This info was posted on the UW Art Museum blog:
Florida artist Brian Burkhardt will be in Laramie this week to assist with the installation of his solo exhibition, "moss doesn't grow on rolling stones . . . a vision of nature" by Brian Burkhardt.
Dome is the studio in which this rather "mad-scientist/artist" has playfully re-figured nature. His "Office Plant" series offer hybrids of plants and office machinery -- cell phones and fax machines.
For his Wyoming exhibition, he has created a new work, "Take Heed," an installation of caterpillers that include in braille "take" and "heed."
Three public programs are scheduled at the UW Art Museum in Laramie during Burkhardt's residency, all on Thurs., Sept. 3:
10:30 a.m., Gallery Talk-Through
6:30 p.m., Art Talk
7:30 p.m., Panel: "Scientists View Nature Through the Lens of Art: The Seen and Unseen." UW faculty scheduled to respond to Burkhardt's work include Naomi Ward (microbial genomics, Molecular Biology), Carlos Martines del Rio (ecophysiology, Zoology), Pete Stahl (microbial and fungal ecology, Renewable Resources), Stephen Jackson (director, Program in Ecology) and Jeffrey Lockwood (natural sciences and humanities, Philosophy).
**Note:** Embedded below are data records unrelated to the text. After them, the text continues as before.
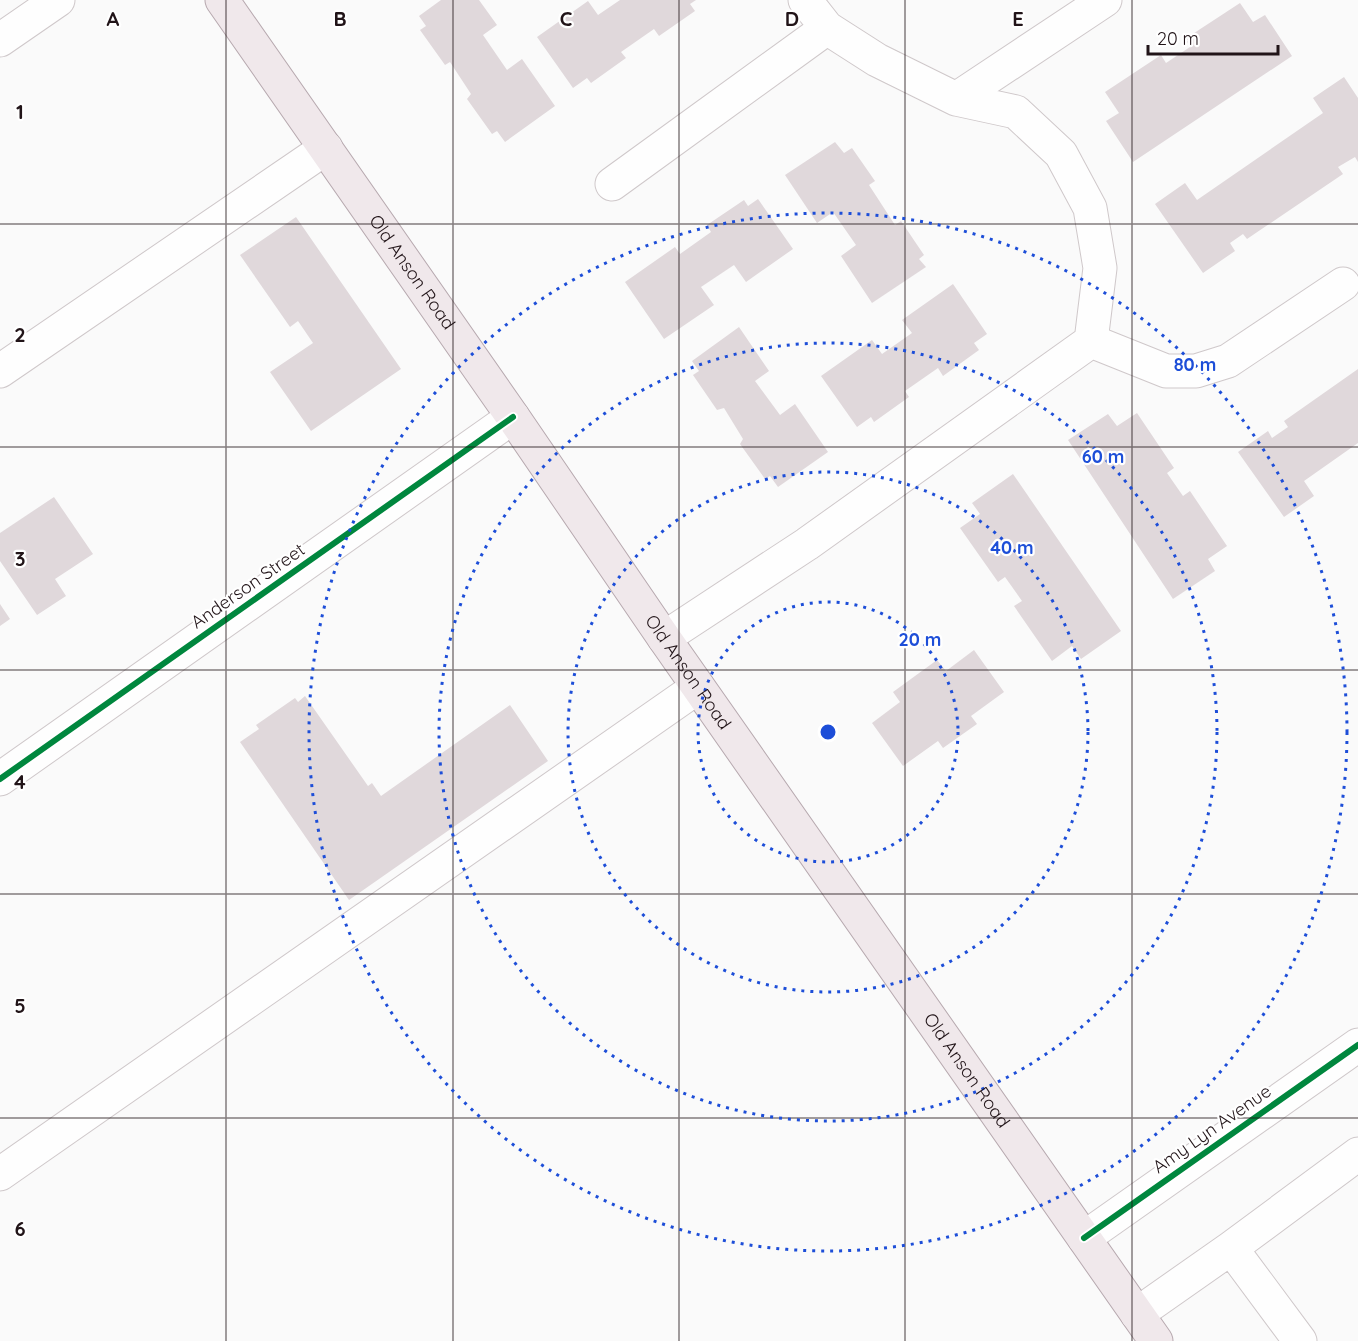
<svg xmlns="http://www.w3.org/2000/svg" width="1358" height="1341" font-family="Quicksand,sans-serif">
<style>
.building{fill:#e0d8db}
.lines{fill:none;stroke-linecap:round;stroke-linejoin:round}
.minor-casing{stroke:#cfc8ca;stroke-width:35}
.major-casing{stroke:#b7a9af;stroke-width:35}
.minor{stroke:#fefefe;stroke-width:33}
.major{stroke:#f0e8eb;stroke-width:33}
.cycleway-casing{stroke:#fff;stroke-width:10}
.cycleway{stroke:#00873e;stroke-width:6}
.grid{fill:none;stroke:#211418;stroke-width:1.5;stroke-opacity:0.55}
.ring{fill:none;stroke:#1d4ed8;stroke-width:3;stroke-dasharray:3 6}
.labels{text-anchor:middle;stroke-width:4.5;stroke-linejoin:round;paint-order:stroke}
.street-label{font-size:18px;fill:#211418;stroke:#fff}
.grid-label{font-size:20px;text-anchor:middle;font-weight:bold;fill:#211418;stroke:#fff;stroke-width:4.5;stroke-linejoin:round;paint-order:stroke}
.centre{fill:#1d4ed8;stroke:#fff;stroke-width:3}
.ring-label{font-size:18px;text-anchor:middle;font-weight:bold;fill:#1d4ed8;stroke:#fff;stroke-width:4.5;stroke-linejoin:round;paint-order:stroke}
</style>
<rect width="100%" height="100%" fill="#fafafa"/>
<!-- building -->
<path class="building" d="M441 0H479L497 25 483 35 507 70 522 59 555 106 505 142 497 131 492 134 467 99 471 94 450 62 445 65 420 30 426 26 419 16Z
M620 0H696L690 4 695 11 659 36 654 29 621 52 626 58 591 83 587 78 573 88 537 37 588 1 598 15Z
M1240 3 1253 22 1265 15 1292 56 1133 162 1106 121 1119 113 1105 92 1161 55 1166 63 1190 47 1185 39Z
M1344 77 1358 98V162L1355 157 1338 167 1343 174 1247 239 1243 234 1230 243 1235 251 1203 273 1155 204 1185 183 1197 200 1323 113 1313 98Z
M835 142 844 153 852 148 875 181 869 185 895 225 901 221 924 255 919 259 926 267 872 303 841 256 856 245 833 212 817 223 785 175Z
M758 199 793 249 746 282 734 265 701 287 714 305 664 339 625 282 675 247 680 254 711 232 707 225 744 200 748 206Z
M296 217 401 369 311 431 270 372 313 343 298 321 290 327 240 255Z
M953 284 987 334 974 343 979 350 943 376 938 368 905 391 909 397 874 422 871 417 857 427 821 376 872 340 882 354 912 333 902 320Z
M739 327 769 371 755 381 780 415 795 404 828 452 778 487 770 476 765 479 740 444 743 439 724 408 717 410 693 375 699 371 692 361Z
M1358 369V443L1304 481 1314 496 1284 517 1238 452 1268 431 1272 438 1288 427 1284 421Z
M1137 413 1174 468 1167 473 1183 496 1190 491 1227 546 1208 559 1215 571 1173 599 1068 440 1108 414 1117 426Z
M1013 474 1121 631 1081 659 1072 646 1052 661 1014 606 1022 601 1005 577 998 582 960 528 980 514 972 503Z
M54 497 93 554 55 579 66 596 37 615 0 561V533Z
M0 604 10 619 0 626Z
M974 650 1004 692 971 716 977 724 943 748 938 741 903 766 872 723 900 702 893 692 937 660 946 671Z
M305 696 368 786 372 783 381 796 510 705 548 761 349 900 240 742 259 729 256 725 295 698 298 702Z"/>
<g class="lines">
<!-- minor casing -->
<g class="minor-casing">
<path id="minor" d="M0 40 58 0
M956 99 1105 0
M612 184 827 28
M1091 341 1166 371H1196L1228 361 1343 284
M0 371 326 148
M664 638 807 544 1091 341 1100 268 1090 208 1061 154 1016 112 956 99 877 60 827 28 805 0
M0 779 513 417
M0 1174 698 687
M1084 1238 1358 1045
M1137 1314 1231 1248
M1300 1341 1231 1248 1358 1154"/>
</g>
<!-- major casing -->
<g class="major-casing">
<g id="major">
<path id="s1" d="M222 0 513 417 664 638 1156 1341"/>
</g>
</g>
<!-- minor -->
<use href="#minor" class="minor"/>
<!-- major -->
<use href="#major" class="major"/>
<!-- cycleway casing -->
<g class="cycleway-casing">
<path id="cycleway" d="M0 779 513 417
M1084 1238 1358 1045"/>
</g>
<!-- cycleway -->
<use href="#cycleway" class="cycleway"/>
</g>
<!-- grid -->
<path class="grid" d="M226 0V1341M453 0V1341M679 0V1341M905 0V1341M1132 0V1341M0 224H1358M0 447H1358M0 670H1358M0 894H1358M0 1118H1358"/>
<!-- distance rings -->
<g class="ring">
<circle cx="828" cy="732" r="130"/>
<circle cx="828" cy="732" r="260"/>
<circle cx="828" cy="732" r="389"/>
<circle cx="828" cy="732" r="519"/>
</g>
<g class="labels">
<!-- street labels -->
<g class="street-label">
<text dy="6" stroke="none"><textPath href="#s1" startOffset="332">Old Anson Road</textPath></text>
<text transform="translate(248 586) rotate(-35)" y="6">Anderson Street</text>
<text dy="6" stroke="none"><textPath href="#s1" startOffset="818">Old Anson Road</textPath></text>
<text dy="6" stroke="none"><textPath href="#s1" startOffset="1304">Old Anson Road</textPath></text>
<text transform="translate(1212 1129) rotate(-35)" y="6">Amy Lyn Avenue</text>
</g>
</g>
<g class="grid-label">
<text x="113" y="26">A</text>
<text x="340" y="26">B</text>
<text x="566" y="26">C</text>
<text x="792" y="26">D</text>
<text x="1018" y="26">E</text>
<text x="20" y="119">1</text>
<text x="20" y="342">2</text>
<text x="20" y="566">3</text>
<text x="20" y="789">4</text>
<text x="20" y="1013">5</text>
<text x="20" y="1236">6</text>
</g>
<circle cx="828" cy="732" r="9" class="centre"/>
<g class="ring-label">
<text x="1195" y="371">80 m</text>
<text x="1103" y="463">60 m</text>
<text x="1012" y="554">40 m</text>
<text x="920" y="646">20 m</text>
</g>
<!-- scale -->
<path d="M1148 45v9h130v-9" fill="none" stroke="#211418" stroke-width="3"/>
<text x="1157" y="45" font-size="18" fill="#211418" stroke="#ffffff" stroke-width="4.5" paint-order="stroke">20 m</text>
</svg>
Get more info on the Art Museum webpage and its press release.
Before he began to focus on art, Burkhardt was a field hand and then an organic farmer. Here's a section of an article from Miami New Times about Burkhardt's Gallery Diet show last winter:
Burkhardt says that conveying a sense of the symbiotic relationship between man and nature in a world we are threatening to destroy is what keeps him motivated to create during these economically grim times.
"As a farmer or as an artist, you are always worried about the market," he rues. "To me, farming is like the art world in many ways. Right now I'm looking at my dome as a song with the sample of everything I've ever done inside it as the notes."